Estos supuestos “no son imposiciones dogmáticas o creencias religiosas o reglas de juego convencionales. Son condiciones absolutas de la posibilidad de la ciencia, se desprenden con todo rigor de los contenidos y del ejercicio mismo de la tarea científica”. Y además son objeto de estudio de la filosofía, pero no de cualquier filosofía sino de aquella “capaz de asumir como propia las verdades contenidas en estos supuestos”. ¿Cuál es esa filosofía? el realismo metafísico y epistemológico de Santo Tomás de Aquino. ¿Por qué?
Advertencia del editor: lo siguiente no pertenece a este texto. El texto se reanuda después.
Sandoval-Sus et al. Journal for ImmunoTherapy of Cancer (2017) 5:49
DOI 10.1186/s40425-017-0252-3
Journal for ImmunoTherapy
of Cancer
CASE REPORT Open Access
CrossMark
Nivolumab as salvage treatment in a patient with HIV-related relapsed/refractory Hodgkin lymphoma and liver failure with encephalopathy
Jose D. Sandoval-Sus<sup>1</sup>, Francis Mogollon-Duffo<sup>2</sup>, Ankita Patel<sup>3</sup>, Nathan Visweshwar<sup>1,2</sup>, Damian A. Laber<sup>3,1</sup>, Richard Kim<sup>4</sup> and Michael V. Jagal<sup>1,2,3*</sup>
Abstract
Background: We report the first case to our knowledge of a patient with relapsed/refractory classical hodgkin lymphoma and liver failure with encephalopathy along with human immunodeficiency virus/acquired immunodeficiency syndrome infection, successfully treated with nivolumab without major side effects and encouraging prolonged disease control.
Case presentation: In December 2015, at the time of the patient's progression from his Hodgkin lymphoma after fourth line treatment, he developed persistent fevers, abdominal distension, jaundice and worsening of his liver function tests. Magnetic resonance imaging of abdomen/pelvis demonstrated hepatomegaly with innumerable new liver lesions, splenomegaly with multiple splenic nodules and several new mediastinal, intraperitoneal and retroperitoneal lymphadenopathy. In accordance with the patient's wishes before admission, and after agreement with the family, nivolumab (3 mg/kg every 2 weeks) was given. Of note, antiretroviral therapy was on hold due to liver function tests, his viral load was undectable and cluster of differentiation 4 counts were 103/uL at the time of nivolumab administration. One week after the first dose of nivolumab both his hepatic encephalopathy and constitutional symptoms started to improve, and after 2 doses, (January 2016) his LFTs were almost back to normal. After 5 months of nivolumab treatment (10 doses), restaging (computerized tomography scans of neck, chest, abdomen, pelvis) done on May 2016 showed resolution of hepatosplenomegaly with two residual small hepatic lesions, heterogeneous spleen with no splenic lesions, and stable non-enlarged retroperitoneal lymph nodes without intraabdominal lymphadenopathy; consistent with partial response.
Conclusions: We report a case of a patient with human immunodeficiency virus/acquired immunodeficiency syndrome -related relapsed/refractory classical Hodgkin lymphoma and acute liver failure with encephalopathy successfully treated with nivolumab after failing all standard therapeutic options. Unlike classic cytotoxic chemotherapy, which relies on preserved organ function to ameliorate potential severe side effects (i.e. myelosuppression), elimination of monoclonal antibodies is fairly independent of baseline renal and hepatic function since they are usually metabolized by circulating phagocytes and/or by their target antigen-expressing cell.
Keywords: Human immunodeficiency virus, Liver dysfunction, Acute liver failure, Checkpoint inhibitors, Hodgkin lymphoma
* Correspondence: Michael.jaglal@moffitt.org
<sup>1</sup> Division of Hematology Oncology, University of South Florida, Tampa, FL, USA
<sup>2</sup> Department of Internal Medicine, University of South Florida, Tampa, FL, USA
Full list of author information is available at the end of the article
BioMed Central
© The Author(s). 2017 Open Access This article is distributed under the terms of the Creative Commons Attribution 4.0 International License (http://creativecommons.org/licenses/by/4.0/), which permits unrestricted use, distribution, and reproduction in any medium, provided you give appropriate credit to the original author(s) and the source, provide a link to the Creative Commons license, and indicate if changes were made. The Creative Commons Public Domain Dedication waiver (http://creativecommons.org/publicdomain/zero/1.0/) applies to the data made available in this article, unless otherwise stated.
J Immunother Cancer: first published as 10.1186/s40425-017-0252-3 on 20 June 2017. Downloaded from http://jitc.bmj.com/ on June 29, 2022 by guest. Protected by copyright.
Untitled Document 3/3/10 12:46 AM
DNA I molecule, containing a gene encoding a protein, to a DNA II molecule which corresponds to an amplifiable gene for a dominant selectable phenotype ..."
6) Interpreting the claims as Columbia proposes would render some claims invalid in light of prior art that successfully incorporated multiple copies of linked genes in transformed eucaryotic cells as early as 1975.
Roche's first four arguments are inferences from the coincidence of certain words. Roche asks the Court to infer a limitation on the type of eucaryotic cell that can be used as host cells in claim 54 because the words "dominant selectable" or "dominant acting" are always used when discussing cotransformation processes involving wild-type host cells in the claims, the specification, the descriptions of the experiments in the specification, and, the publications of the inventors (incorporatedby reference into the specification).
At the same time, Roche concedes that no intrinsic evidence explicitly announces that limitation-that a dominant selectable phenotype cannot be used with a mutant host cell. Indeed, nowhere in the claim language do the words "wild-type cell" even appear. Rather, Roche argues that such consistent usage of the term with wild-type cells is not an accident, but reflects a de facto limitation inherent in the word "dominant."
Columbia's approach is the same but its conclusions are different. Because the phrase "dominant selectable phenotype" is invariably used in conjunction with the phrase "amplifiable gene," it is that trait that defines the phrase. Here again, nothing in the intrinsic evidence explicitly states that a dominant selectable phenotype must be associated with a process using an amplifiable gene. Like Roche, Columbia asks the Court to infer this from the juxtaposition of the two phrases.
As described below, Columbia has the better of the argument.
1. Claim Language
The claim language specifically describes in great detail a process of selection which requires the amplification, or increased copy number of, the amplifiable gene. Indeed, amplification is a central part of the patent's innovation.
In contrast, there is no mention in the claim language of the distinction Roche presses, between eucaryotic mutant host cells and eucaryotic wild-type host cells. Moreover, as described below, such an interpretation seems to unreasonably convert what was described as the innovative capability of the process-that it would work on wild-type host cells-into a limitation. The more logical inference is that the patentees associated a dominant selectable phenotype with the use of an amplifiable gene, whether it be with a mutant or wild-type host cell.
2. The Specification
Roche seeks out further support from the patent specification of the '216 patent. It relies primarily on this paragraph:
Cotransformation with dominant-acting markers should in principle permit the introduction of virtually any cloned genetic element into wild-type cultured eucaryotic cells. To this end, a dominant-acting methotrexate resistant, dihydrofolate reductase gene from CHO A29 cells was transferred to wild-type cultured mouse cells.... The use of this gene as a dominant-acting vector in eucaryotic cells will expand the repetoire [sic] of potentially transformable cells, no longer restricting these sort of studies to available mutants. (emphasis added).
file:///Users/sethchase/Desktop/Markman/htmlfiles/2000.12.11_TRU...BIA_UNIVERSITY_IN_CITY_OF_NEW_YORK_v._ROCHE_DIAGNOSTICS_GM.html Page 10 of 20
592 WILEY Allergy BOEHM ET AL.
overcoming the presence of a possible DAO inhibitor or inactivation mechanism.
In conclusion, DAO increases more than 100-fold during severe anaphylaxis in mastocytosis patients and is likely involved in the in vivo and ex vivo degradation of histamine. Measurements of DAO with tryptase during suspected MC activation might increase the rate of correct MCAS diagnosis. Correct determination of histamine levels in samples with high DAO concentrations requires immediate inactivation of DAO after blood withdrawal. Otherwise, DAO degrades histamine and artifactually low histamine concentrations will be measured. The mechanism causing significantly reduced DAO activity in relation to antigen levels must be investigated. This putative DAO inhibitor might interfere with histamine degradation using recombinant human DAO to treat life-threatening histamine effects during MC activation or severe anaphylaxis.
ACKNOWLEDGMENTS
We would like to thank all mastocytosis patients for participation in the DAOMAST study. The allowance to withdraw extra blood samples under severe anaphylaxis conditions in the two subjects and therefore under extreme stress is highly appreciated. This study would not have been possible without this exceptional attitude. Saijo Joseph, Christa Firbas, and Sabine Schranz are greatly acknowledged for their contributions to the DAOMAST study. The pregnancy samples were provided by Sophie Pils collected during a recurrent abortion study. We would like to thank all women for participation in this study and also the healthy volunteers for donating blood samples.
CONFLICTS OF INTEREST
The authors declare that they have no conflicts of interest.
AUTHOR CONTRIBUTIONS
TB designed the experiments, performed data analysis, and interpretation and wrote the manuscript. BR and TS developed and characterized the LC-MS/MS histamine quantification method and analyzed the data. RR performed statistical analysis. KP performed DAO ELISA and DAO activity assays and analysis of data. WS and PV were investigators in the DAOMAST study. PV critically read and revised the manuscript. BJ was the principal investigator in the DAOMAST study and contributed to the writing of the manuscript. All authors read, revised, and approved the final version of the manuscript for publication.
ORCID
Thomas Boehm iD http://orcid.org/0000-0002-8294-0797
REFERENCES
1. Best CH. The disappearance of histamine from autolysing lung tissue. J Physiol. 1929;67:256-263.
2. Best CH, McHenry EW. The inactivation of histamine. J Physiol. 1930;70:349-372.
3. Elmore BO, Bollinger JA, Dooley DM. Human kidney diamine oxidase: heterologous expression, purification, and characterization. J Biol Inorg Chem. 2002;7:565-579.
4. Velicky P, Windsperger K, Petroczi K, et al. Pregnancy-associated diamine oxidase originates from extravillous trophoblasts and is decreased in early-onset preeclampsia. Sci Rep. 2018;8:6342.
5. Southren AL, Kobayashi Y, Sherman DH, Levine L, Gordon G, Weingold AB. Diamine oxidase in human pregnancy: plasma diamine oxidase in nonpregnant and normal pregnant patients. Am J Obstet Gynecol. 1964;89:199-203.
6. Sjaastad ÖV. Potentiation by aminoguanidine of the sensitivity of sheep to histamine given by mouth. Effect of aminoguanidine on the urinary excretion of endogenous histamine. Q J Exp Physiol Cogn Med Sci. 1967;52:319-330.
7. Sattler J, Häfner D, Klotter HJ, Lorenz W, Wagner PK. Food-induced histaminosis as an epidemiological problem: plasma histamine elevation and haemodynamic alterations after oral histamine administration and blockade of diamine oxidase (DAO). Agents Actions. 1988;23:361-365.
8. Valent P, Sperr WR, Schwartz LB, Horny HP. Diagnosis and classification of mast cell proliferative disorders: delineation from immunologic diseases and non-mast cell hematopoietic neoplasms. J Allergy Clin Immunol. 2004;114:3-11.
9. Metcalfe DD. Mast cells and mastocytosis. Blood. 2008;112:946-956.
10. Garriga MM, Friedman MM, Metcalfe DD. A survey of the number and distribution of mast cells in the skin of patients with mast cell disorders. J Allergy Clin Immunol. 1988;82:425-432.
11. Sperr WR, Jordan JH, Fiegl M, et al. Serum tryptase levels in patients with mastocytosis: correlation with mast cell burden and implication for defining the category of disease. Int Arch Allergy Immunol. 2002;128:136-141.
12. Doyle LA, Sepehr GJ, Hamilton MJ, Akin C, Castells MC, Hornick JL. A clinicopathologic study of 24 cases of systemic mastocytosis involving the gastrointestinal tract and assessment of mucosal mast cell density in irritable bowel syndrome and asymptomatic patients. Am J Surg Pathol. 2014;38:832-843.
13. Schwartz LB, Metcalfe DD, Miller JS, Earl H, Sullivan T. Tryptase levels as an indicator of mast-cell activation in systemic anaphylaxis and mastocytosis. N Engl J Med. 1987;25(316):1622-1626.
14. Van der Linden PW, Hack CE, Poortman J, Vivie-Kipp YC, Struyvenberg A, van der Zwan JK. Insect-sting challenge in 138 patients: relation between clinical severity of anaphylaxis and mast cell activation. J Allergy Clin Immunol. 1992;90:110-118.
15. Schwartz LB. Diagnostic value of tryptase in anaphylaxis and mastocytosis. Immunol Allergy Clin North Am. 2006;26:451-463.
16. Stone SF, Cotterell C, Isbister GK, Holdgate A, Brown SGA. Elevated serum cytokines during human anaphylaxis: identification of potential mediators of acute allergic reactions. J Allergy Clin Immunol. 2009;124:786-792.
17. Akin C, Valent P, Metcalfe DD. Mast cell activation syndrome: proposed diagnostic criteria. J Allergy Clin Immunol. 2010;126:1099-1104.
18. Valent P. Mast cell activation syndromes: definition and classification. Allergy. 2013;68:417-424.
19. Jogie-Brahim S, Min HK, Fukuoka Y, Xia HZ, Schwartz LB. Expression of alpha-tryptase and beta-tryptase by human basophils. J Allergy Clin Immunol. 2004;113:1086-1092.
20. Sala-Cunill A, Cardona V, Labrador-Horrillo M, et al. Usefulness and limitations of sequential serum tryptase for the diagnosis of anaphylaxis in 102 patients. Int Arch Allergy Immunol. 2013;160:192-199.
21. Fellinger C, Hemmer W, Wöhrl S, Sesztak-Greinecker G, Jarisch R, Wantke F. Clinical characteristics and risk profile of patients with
Porque “el pensamiento de Santo Tomás supo asimilar lo mejor del espíritu aristotélico, especialmente en su capacidad para integrar lo científico y lo filosófico”, y esto hoy día representa “una reivindicación integral de la inteligencia, es decir, tanto de su capacidad metafísica como de una mirada científica realista y equilibrada”.